In terms of his day job, Kwak has thrived at M.D. Anderson because it allows him to pursue making discoveries in the laboratory and then walk across the street and put them into human clinical trials in patients. The synergy between research and practice — a work style he calls "translational medical research" — is facilitated by M.D. Anderson's incomparable infrastructure.
He prides his section on its standard of excellence, quoting Aristotle, "We are what we repeatedly do. Excellence, then, is not an act but a habit."
At the recent Time 100 awards gala, Kwak and his wife, a social worker, suddenly found themselves in the company of A-list celebrities.
"That was a fun ride," he says. "Taylor Swift, who my daughter loves, was an award recipient as well as on the program, providing musical entertainment. We were sitting there with my Blackberry, streaming the performance live to my daughter. As Taylor was singing, my daughter was sending texts, 'OMG, OMG.' Lady Gaga didn't arrive — but it turns out my daughter likes Taylor Swift better," he says with a chuckle.
"We met celebrities like Glenn Beck, Sarah Palin, Martha Stewart, Ben Stiller, Betty White, Suze Orman, Laura Bush," he says. "These people look just like regular people up close. Some of them, we didn't realize they were there until afterwards, because we didn't recognize who they were."
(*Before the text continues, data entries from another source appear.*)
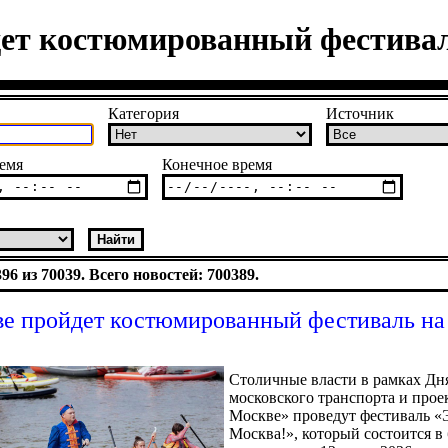
ет костюмированный фестивал
Категория
Источник
емя
Конечное время
6 из 70039. Всего новостей: 700389.
е пройдет костюмированный фестиваль на 
Столичные власти в рамках Дн
московского транспорта и прое
Москве» проведут фестиваль «Э
Москва!», который состоится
While making small talk with the big names was exhilarating, Kwak was most starstruck by the attendees whose names were less ubiquitous.
"We met a woman named Chen Shu-chu, a rural vegetable seller from Taiwan. She was there with her representative from the embassy, who was also her interpreter because she didn't speak any English," he recounts. "Basically, she lives on very little and just gives away everything to the poor and to build hospitals and libraries in the town. She said that she's not used to this kind of event and recognition, but when the president of Time Warner calls you and asks you to go, you don't say 'No.' "
Shu-chu and Lady Gaga may be contributing vastly different influences to modern society, but Kwak doesn't discriminate.
"Looking around the room, I realized that what all of these people had in common, whether they were celebrities or lesser known people, was that they all had a passion for excellence and were at the top of their fields."
It was a scene that would make even Aristotle proud.